The Northwest is the United Kingdom's 'academopolis', boasting the highest concentration of students in Europe. Harriet Swain and Alison Utley look at how institutions are working to give the region's economy a boost.
A busy road runs through the middle of Liverpool Hope University College, dividing the old Catholic institutions of Christ's College and Notre Dame from the Anglican St Katharine's.
On one side is the circular Catholic church, on the other the plain Anglican chapel. Accommodation blocks on the left cater mainly for Catholic students, those on the right for Anglicans. Several times a day these students must launch themselves in front of the traffic to cross over to the student union or the refectory.
But reconciling divisions is a source of pride to Liverpool Hope. So devoted is it to ecumenism that when the author Alice Thomas Ellis recently accused the late Archbishop of Liverpool of weakening Catholic faith by working too closely with Anglicans, the college took out a full-page advert in the Catholic Herald in his defence.
Its ecumenism is not restricted just to Christianity. Located in a traditionally Jewish suburb of south Liverpool, the college has students of all religions, and provides a Muslim prayer room within the body of its Catholic church.
Soon the geography of the campus will better reflect this. The plan is to develop traffic calming measures on the main road - no mean feat - to create a more unified Hope Park campus.
Key to the complex will be a new library, already under construction, to be named the Sheppard/Worlock Library after Liverpool's two best-known religious reconcilers.
The end of the pairing of Derek Worlock, the late Catholic archbishop, and David Sheppard, who retires as Anglican bishop next year, marks the beginning of an era in Anglo-Catholic relations.

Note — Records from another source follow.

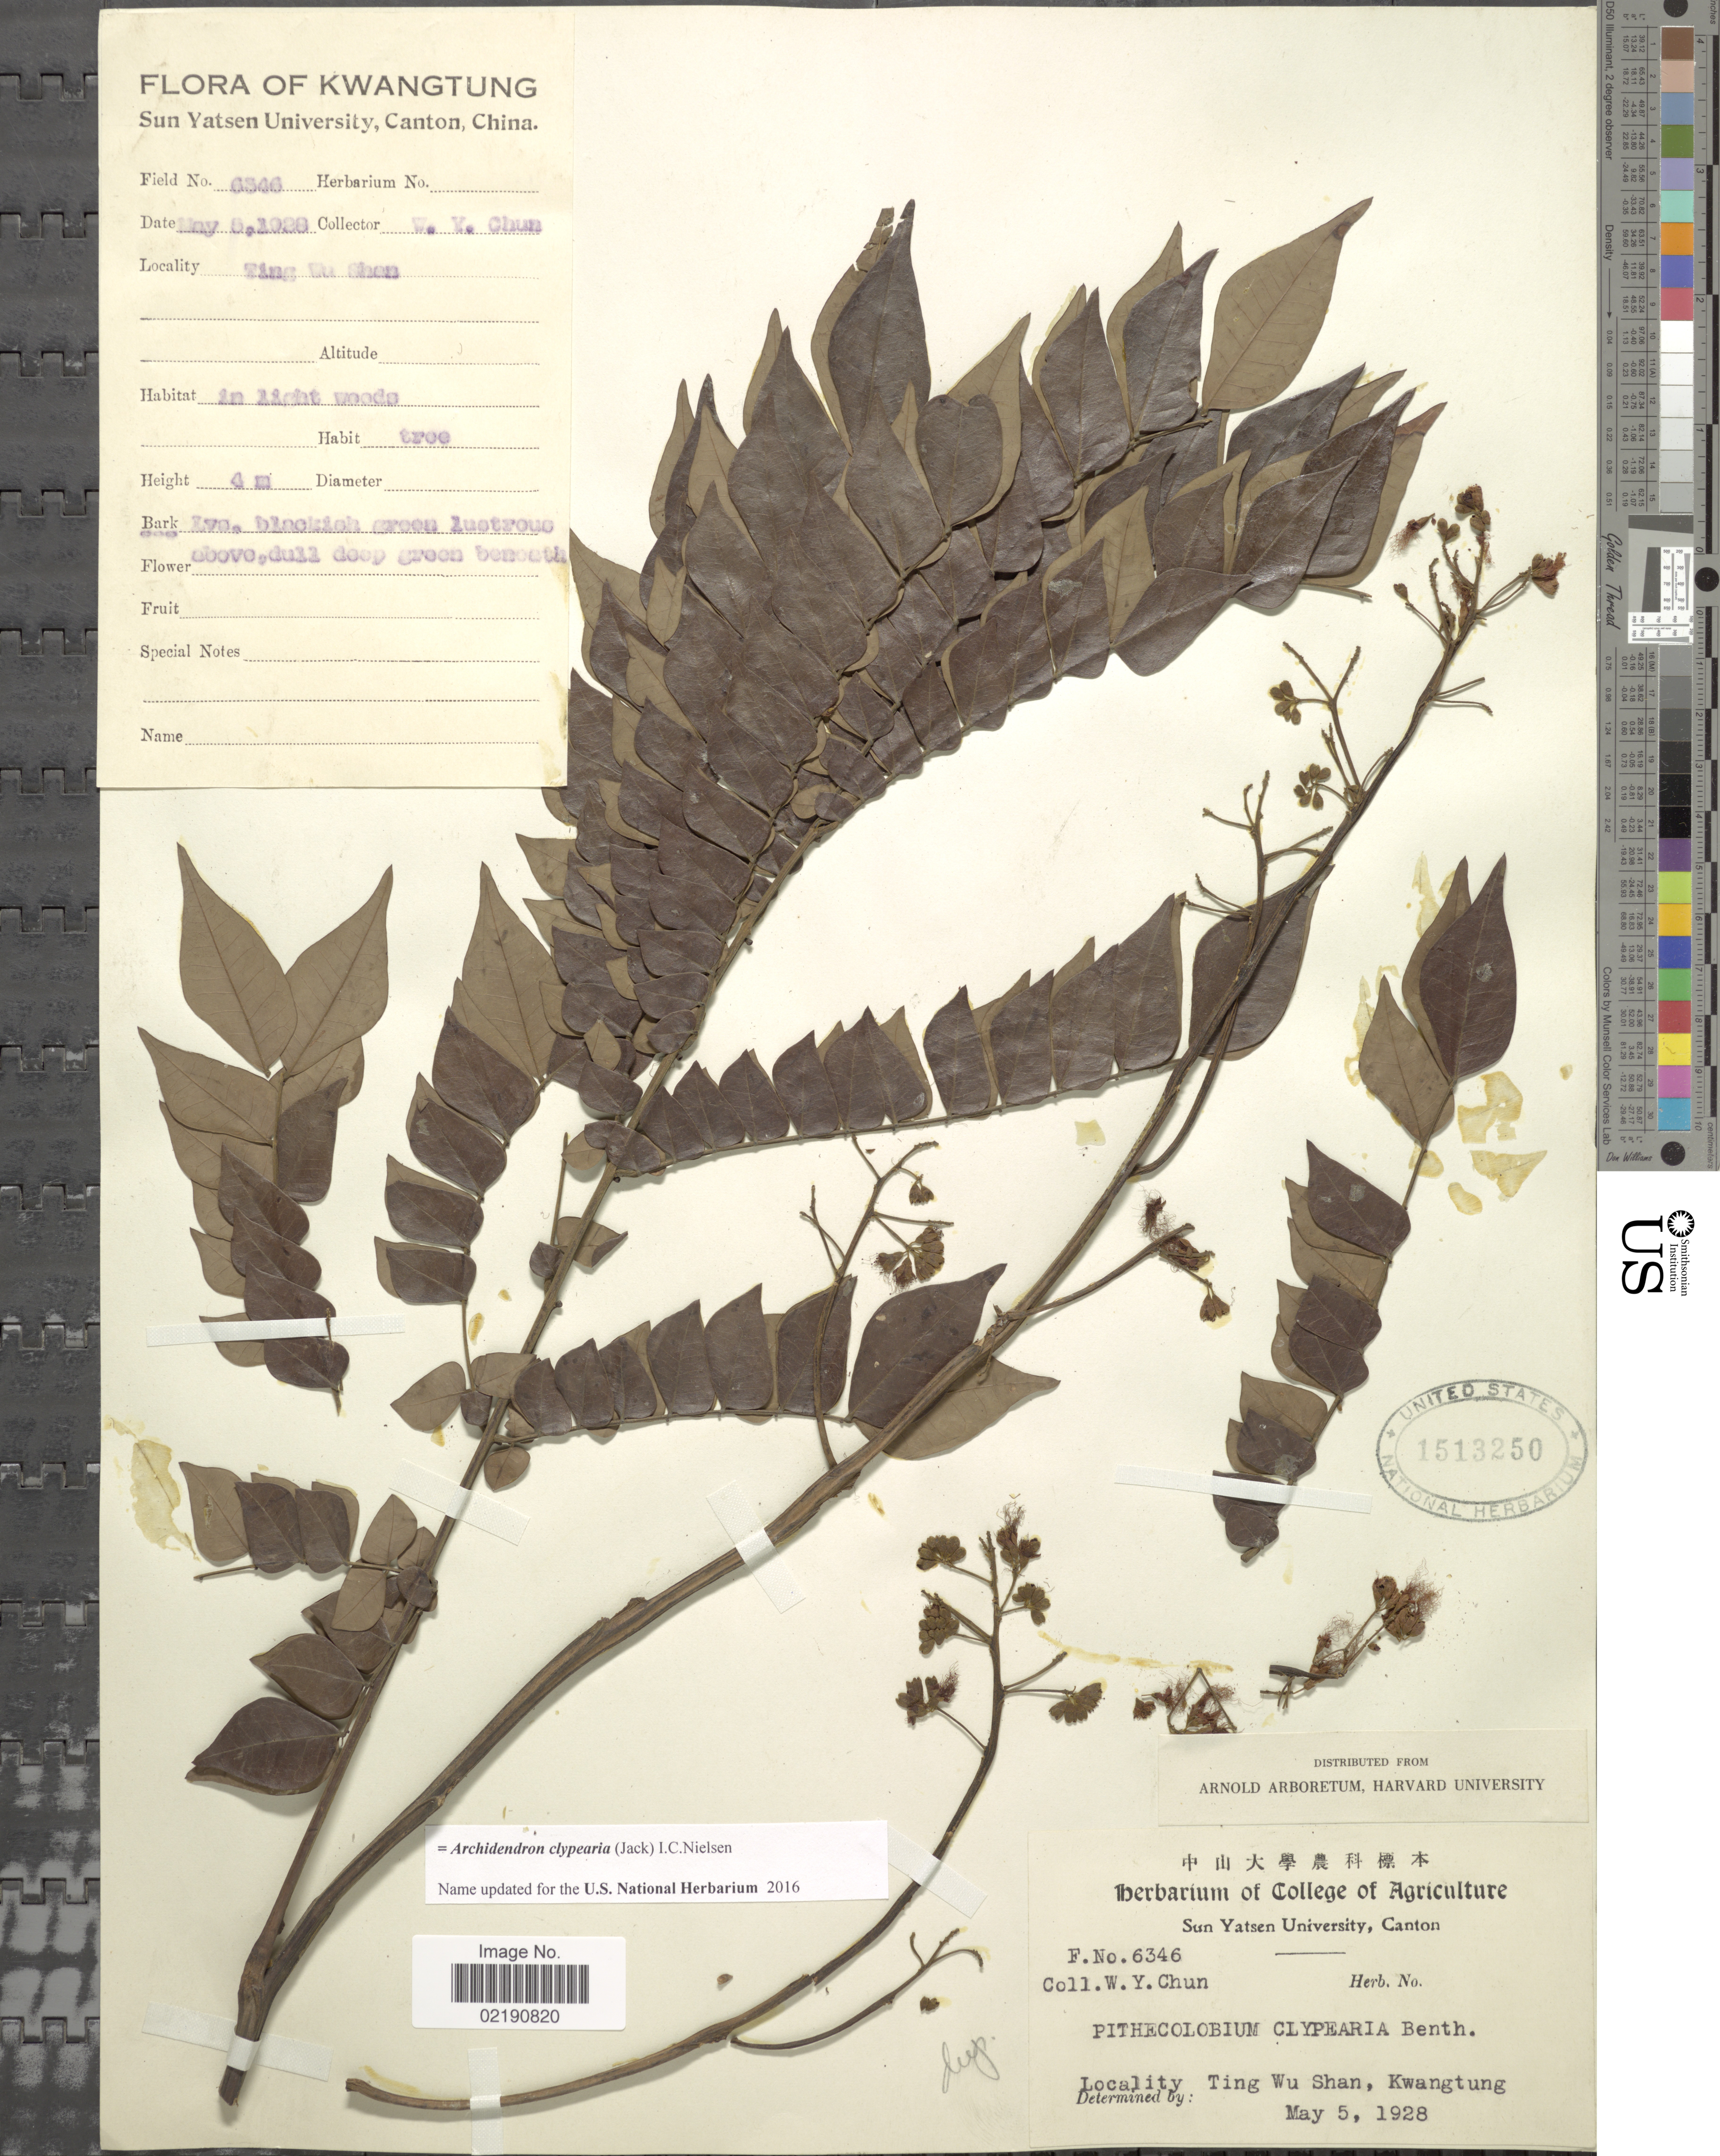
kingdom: Plantae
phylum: Tracheophyta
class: Magnoliopsida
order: Fabales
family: Fabaceae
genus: Archidendron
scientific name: Archidendron clypearia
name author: (Jack) I.C. Nielsen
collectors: W. Y. Chun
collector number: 6346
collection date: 1928-05-05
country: China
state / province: Guangdong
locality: Ting Wu Shan, in light woods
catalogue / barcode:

Simon Lee, college rector and chief executive, says this is no bad thing. "People who felt that too much media attention was going to Worlock and Sheppard - although I don't share their views - feel they can now get on with it.
"Worlock and Sheppard weren't the only ecumenists. I think they have done a fantastic job but there is a natural rhythm to it and now is the time for an appreciation of a wider involvement," he said.
Negotiations are underway for Liverpool Hope to lease a site in the Albert Dock development to provide a "shop window" for the university and churches.
Next, it plans to move into premises in Toxteth to help co-ordinate and support a number of community groups in Liverpool's most notoriously deprived area.
Finally, and more long term, the university plans to develop a church site in West Everton, location of many a Protestant/Catholic clash, to provide a concert hall, arts and design centre and student accommodation. This project will help clean-up a suburb considered a night-time no-go area and link it with the city centre. The scheme depends on National Lottery cash, a bugbear of Bishop Sheppard, chairman of university governors.